I don't know about you, but here in England we have just had a tremendous week. The cause? Sunny, even hot, weather in the middle of autumn. It's positively endearing, this British habit of professing to the world through a loudspeaker about the weather, should they (or is it we? have I become one of them?) be fortunate enough to be blessed with even a few days' worth of splendid sunshine. Is there really nothing else to talk about, when the country is going into financial decline? Perhaps that's exactly what it is, some sort of escapism from the dreariness of hearing 'NHS this, reform that' on the news every day. Yet this country is one of astonishing wealth and beauty, with so many traditions and achievements that there is no need for doom and gloom. I will say this until my tongue goes blue: beautiful, beautiful Britain, how lucky I am to call you my home! 
Am I getting cheesier than a Mature Cathedral Cheddar yet? If so, let us swiftly revert to the original theme of this post and act like nothing happened (unless the last reference has made you disappear momentarily in the direction of the fridge). A walk to the local lakes on one of those blissfully perfect afternoons was the perfect reward for slaving over my university reading/application all weekend. Boater hat perched proudly on my head and flower garland on my sister's, old wooden badminton rackets in our hands, me wearing a vintage wartime-chic Laura Ashley dress in a liberty print with a lace collar. The only thing reminding us we were not in the 40s were the cars and dog-walkers slowing down to throw us a bewildered glance or two. What a difference to my post a year ago featuring the very same place!

~
Dress, Laura Ashley, vintage
Belt, vintage

A View from Krumlov






 
Having a bit of a whirlwind week, so here are some lovely summery photos to cheer up your autumn evening soon-to-be-morning. Isn't this always the way? Putting up photos from god-knows-when when you have truthfully nothing to post because all you've been thinking of is UCAS, personal statements, more UCAS, more personal statements, when can I watch the next episode of Downton Abbey as a reward... Anyway, I'll rant later, because right now, it is way past my bedtime. Behold Cesky Krumlov, a UNESCO-listed site, protected not only by the latter organisation but also by some lovely, lovely bears. It was one of those I-feel-like-I'm-turning-into-a-muffin hot days, but it was far too amazing to sit down and feel exhausted! Well worth the four hour drive from Karlovy Vary, oh yes...On the way back, I witnessed what could only be described as a skydome littered with stars. To say it left me quite breathless would be nothing at all.

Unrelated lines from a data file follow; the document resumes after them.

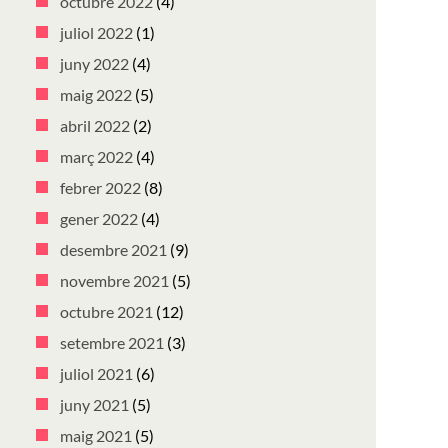
octubre 2022
(4)
juliol 2022
(1)
juny 2022
(4)
maig 2022
(5)
abril 2022
(2)
març 2022
(4)
febrer 2022
(8)
gener 2022
(4)
desembre 2021
(9)
novembre 2021
(5)
octubre 2021
(12)
setembre 2021
(3)
juliol 2021
(6)
juny 2021
(5)
maig 2021
(5)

Post to be updated with further photos upon awakening.

~
Boat print tee, River Island
Shorts, GAP, thrifted
Belt, vintage
Headband, Zara
Necklace, gift
Tote bag, Past Times
Handbag, thrifted

Monday, 3 October 2011

Holiday Film 5


If I am lost, I always like to wonder into the Greenhouse. The faceted glass panes reflect the light, obstructing me from derision. Carefully, I lift the leaves of the tomato plants to see if they are ripe. Not quite. Just like my own cheeks, they are only beginning to flush in colour, merely asking for permission to belong in this world. Why would they have such a petty ambition, anyway? It's a strange, dark place; much darker, at times, than the warm bed of soil they are still half-blanketed in. But sometimes, when you push and push and your round head surfaces from underneath the soil, after months of darkness, of failure, it feels as though life is worth living. I can't say I feel like a tomato in the slightest.